TASK ITEM:
Word for word, return every record.

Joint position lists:
··········

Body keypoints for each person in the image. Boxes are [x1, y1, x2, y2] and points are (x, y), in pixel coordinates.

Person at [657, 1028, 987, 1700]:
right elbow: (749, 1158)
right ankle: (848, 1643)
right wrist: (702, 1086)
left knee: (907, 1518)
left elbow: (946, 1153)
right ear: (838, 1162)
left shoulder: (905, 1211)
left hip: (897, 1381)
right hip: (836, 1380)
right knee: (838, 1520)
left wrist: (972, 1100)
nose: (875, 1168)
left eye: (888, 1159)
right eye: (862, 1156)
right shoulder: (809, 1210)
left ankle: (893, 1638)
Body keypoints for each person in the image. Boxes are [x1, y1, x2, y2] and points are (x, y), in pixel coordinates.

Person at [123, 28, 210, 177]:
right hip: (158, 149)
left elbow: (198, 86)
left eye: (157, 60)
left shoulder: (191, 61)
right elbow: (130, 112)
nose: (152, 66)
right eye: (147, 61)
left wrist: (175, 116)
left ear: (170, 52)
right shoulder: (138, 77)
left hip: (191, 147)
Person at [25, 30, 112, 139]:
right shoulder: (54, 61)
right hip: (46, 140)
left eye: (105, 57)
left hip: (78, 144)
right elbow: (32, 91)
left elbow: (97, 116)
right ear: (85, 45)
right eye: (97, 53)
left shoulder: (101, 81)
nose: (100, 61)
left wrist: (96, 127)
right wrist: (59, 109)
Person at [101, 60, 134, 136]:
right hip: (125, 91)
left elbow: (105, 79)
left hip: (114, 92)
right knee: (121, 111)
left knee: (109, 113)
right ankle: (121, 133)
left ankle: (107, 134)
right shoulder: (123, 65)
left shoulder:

··········

EXERCISE SOLUTION:
Body keypoints for each person in the image. Boxes are [x1, y1, x2, y2] and points are (x, y), in pixel coordinates.

Person at [657, 1028, 987, 1700]:
right elbow: (749, 1158)
right ankle: (848, 1643)
right wrist: (702, 1086)
left knee: (907, 1518)
left elbow: (946, 1153)
right ear: (838, 1162)
left shoulder: (905, 1211)
left hip: (897, 1381)
right hip: (836, 1380)
right knee: (838, 1520)
left wrist: (972, 1100)
nose: (875, 1168)
left eye: (888, 1159)
right eye: (862, 1156)
right shoulder: (809, 1210)
left ankle: (893, 1638)
Body keypoints for each person in the image. Boxes are [x1, y1, x2, y2] and points are (x, y), in pixel coordinates.

Person at [123, 28, 210, 177]:
right hip: (158, 149)
left elbow: (198, 86)
left eye: (157, 60)
left shoulder: (191, 61)
right elbow: (130, 112)
nose: (152, 66)
right eye: (147, 61)
left wrist: (175, 116)
left ear: (170, 52)
right shoulder: (138, 77)
left hip: (191, 147)
Person at [25, 30, 112, 139]:
right shoulder: (54, 61)
right hip: (46, 140)
left eye: (105, 57)
left hip: (78, 144)
right elbow: (32, 91)
left elbow: (97, 116)
right ear: (85, 45)
right eye: (97, 53)
left shoulder: (101, 81)
nose: (100, 61)
left wrist: (96, 127)
right wrist: (59, 109)
Person at [101, 60, 134, 136]:
right hip: (125, 91)
left elbow: (105, 79)
left hip: (114, 92)
right knee: (121, 111)
left knee: (109, 113)
right ankle: (121, 133)
left ankle: (107, 134)
right shoulder: (123, 65)
left shoulder:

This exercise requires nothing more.